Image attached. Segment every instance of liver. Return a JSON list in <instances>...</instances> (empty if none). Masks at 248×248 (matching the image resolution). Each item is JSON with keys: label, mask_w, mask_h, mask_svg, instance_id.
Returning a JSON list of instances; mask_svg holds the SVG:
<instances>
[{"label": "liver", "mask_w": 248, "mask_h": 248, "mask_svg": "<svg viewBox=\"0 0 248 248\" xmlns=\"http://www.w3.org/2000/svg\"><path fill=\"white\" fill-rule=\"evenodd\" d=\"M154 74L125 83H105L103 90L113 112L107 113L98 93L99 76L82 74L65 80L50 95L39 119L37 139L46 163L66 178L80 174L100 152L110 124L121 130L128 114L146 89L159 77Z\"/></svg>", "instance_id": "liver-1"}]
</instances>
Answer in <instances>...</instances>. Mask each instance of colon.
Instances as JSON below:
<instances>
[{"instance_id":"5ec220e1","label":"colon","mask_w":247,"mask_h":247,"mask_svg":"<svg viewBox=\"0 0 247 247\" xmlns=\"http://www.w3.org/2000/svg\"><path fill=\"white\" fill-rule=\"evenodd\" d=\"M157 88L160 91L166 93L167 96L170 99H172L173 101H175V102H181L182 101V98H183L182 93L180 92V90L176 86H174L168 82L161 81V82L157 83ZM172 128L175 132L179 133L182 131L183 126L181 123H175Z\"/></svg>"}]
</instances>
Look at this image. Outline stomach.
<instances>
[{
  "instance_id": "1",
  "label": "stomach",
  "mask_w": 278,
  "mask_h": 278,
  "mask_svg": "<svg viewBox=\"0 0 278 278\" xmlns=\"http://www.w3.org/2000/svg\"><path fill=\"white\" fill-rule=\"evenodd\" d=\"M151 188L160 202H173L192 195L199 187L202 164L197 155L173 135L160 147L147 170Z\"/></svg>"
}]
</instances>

⁂

**Problem to work on**
Retype all of the data above line for line, keeping every character unchanged.

**Solution for this problem**
Image attached. Segment every instance of liver. Return a JSON list in <instances>...</instances> (empty if none). Masks at 248×248 (matching the image resolution). Each item is JSON with keys: label, mask_w, mask_h, mask_svg, instance_id.
Returning a JSON list of instances; mask_svg holds the SVG:
<instances>
[{"label": "liver", "mask_w": 248, "mask_h": 248, "mask_svg": "<svg viewBox=\"0 0 248 248\" xmlns=\"http://www.w3.org/2000/svg\"><path fill=\"white\" fill-rule=\"evenodd\" d=\"M154 74L125 83H105L103 90L113 112L107 113L98 93L99 76L82 74L65 80L50 95L39 119L37 139L46 163L66 178L80 174L100 152L110 124L121 130L128 114L146 89L159 77Z\"/></svg>", "instance_id": "liver-1"}]
</instances>
Answer in <instances>...</instances>. Mask each instance of colon.
Instances as JSON below:
<instances>
[{"instance_id":"5ec220e1","label":"colon","mask_w":247,"mask_h":247,"mask_svg":"<svg viewBox=\"0 0 247 247\" xmlns=\"http://www.w3.org/2000/svg\"><path fill=\"white\" fill-rule=\"evenodd\" d=\"M157 88L160 91L166 93L167 96L170 99H172L173 101H175V102H181L182 101V98H183L182 93L180 92V90L176 86H174L168 82L161 81V82L157 83ZM172 128L175 132L179 133L182 131L183 126L181 123H175Z\"/></svg>"}]
</instances>
Look at this image. Outline stomach.
<instances>
[{
  "instance_id": "1",
  "label": "stomach",
  "mask_w": 278,
  "mask_h": 278,
  "mask_svg": "<svg viewBox=\"0 0 278 278\" xmlns=\"http://www.w3.org/2000/svg\"><path fill=\"white\" fill-rule=\"evenodd\" d=\"M151 188L160 202H173L192 195L199 187L202 164L197 155L173 135L160 147L147 170Z\"/></svg>"
}]
</instances>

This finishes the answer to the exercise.